The so-called cheddaring process is particularly complex. A backbreaking job: the curds are cut by hand into large blocks, stacked and layered several times, and then crushed and salted using a chopping machine in order to squeeze out the whey more strongly. The result is a compact dough without holes, which is wrapped in cheesecloth, filled into cylinder shapes and moistened with lard so that it can breathe during the 11 to 18 months of ripening.
Due to the long ripening, the cheese is almost lactose-free and particularly easy to digest. Raskin believes that old cheddar is not suitable for melting; younger is preferable. But the taste: to take off! It is perfect served with cheesecrackers, pears, nuts or onion chutney. The raw milk cheddars from Somerset regularly win awards.
Raskin and the cheese merchants agree that it is extremely fascinating what you can do with four basics (milk, salt, rennet, starter cultures). They think it's great how many young, ambitious cheesemakers have created something new: Sinodun Hill, for example, a fabulous goat cheese that won the World Cheese Awards 2018, Maida Vale, a semi-hard beer cheese from Guernsey, or Renegade Monk, a sensational blue cheese.
It is noticeable that people from completely different fields, artists, musicians, actors, teachers, lawyers, priests, historians or psychologists switched to the cheese trade.
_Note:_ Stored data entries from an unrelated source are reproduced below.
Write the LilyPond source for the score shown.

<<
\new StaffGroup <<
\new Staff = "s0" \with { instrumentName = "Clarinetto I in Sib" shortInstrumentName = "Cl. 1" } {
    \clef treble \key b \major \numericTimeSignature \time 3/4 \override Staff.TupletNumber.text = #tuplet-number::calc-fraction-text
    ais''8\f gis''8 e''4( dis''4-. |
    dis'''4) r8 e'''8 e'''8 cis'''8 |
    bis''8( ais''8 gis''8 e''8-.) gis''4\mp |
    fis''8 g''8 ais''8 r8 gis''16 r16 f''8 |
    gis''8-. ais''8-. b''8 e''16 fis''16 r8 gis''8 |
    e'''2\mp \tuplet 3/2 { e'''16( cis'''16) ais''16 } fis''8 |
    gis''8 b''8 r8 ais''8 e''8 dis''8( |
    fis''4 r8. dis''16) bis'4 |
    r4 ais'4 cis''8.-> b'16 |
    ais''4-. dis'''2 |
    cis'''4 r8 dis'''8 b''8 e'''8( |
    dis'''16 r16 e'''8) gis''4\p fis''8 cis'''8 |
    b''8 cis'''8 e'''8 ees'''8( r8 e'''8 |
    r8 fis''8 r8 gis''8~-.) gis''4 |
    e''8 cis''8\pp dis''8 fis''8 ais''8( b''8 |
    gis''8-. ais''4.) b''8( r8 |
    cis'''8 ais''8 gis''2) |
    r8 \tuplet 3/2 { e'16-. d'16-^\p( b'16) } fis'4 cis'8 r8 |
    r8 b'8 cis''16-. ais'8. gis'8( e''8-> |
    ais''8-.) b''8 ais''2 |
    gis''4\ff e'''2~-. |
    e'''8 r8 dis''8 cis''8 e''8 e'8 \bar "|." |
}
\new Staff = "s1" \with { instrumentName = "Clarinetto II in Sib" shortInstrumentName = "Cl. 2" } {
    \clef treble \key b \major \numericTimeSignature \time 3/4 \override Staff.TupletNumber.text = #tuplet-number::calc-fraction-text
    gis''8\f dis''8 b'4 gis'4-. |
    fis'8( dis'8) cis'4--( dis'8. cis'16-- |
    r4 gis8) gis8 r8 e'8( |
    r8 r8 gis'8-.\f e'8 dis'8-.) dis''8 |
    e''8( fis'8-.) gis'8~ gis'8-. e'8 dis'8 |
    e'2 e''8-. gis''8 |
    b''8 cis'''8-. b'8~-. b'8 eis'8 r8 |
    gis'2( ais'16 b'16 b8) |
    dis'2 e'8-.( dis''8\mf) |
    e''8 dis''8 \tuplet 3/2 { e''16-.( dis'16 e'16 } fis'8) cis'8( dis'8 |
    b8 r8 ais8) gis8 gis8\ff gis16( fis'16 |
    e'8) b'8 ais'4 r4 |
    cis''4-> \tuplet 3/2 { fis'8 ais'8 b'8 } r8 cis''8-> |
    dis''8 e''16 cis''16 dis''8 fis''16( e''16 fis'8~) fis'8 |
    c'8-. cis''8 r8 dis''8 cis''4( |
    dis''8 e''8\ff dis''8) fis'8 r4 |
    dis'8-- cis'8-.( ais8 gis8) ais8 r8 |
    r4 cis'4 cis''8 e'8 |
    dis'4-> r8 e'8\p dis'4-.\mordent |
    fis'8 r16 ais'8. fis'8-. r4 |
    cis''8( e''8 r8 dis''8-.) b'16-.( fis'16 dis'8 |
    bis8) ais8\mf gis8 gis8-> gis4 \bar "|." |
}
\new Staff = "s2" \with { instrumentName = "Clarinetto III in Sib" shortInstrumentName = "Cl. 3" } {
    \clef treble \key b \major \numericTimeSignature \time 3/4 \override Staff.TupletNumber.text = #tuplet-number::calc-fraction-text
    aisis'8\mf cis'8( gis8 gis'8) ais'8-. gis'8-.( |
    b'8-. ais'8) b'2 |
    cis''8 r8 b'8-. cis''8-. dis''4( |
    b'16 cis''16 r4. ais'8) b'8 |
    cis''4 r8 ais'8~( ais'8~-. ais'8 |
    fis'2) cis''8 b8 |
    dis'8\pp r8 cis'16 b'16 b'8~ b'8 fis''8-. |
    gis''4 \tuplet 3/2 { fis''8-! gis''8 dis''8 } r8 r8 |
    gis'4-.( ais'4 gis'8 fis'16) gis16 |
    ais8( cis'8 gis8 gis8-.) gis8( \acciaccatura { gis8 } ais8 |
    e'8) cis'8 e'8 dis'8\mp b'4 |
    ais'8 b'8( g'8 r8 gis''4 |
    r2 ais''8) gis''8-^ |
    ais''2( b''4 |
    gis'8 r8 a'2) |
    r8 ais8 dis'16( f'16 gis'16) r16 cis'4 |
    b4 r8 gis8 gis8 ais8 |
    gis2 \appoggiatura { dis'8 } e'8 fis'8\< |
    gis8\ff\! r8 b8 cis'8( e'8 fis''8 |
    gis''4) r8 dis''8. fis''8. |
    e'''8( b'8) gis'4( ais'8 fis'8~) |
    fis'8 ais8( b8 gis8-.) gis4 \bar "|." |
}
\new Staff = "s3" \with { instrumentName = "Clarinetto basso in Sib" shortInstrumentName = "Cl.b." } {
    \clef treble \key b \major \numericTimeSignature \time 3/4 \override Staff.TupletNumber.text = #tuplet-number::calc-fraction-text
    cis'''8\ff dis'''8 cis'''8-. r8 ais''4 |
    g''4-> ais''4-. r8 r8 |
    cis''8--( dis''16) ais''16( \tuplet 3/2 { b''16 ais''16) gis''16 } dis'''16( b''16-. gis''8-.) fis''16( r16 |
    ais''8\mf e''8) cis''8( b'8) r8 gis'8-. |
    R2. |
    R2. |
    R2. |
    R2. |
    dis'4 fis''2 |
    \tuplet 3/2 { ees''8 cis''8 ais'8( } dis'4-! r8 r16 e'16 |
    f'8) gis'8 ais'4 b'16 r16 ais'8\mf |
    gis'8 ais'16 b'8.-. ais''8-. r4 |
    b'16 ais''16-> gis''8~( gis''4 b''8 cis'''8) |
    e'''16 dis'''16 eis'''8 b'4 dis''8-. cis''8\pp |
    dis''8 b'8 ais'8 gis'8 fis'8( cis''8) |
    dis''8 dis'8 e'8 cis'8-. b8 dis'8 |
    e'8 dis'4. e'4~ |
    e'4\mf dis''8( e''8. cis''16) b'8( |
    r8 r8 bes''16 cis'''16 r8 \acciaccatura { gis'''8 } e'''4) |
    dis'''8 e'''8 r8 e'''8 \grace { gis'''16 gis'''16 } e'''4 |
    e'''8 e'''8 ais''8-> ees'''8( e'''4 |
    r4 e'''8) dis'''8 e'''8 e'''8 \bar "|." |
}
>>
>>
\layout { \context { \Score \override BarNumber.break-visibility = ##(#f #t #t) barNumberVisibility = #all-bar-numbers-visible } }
A Swiss man produces it in organic quality
In the cheese country of Switzerland, the cheddar has a harder standing. And yet it is even produced here: by Walter Grob from the monastery cheese dairy in Engelberg. He was the first to experiment with cheddar after he learned to appreciate it while in Canada. In 2017 he surprised everyone at the Engelberger Winnetou open-air theater with a Canadian snack: French fries, topped with cheddar strips.
Now the young cheese maker is offering the first Swiss biocheddar made from pasteurized milk as well as variants with chilli, garlic and wild herbs. And because it melts so well, the cheddar from central Switzerland is now also included in the fondue: on November 9, 2019, the day of the open cheese cellar in the Engelberg monastery cheese dairy, you can taste it.
Cheddar fact sheet
Cheddar: industrial cow cheese, pasteurized, 48–50% fat, “mild” matured for 2 to 3 months, “medium” for 4 to 6 months and “old” for over 9 months. Various taste nuances (whiskey, port wine, beer, sage, chilli, mustard, etc.) and colors, mostly in block form, also slices, available everywhere, also in Swiss supermarkets
West Country Cheddar Farmhouse: Traditionally handcrafted Cheddar from Somerset, Devon, Dorset and Cornwall, protected designation of origin, aged for 9 months, without flavoring, coloring or preservatives.
Traditional Artisan Somerset Cheddar: Slow food raw milk cheddar, like Hafod and Montgomery, handmade, protected designation of origin, no additives, aged 11-18 months. Available online at www.finecheese.co.uk, or in their shops in London and Bath, at Harrod’s or in Switzerland and others. in specialist shops of the partners of www.chaesundco.ch.
Swiss cheddar: smeared cheddar cheese made from pasteurized Swiss (organic) milk, available from the Engelberg monastery cheese dairy, shops in the region or selected Coop branches, www.schaukaeserei-engelberg.ch.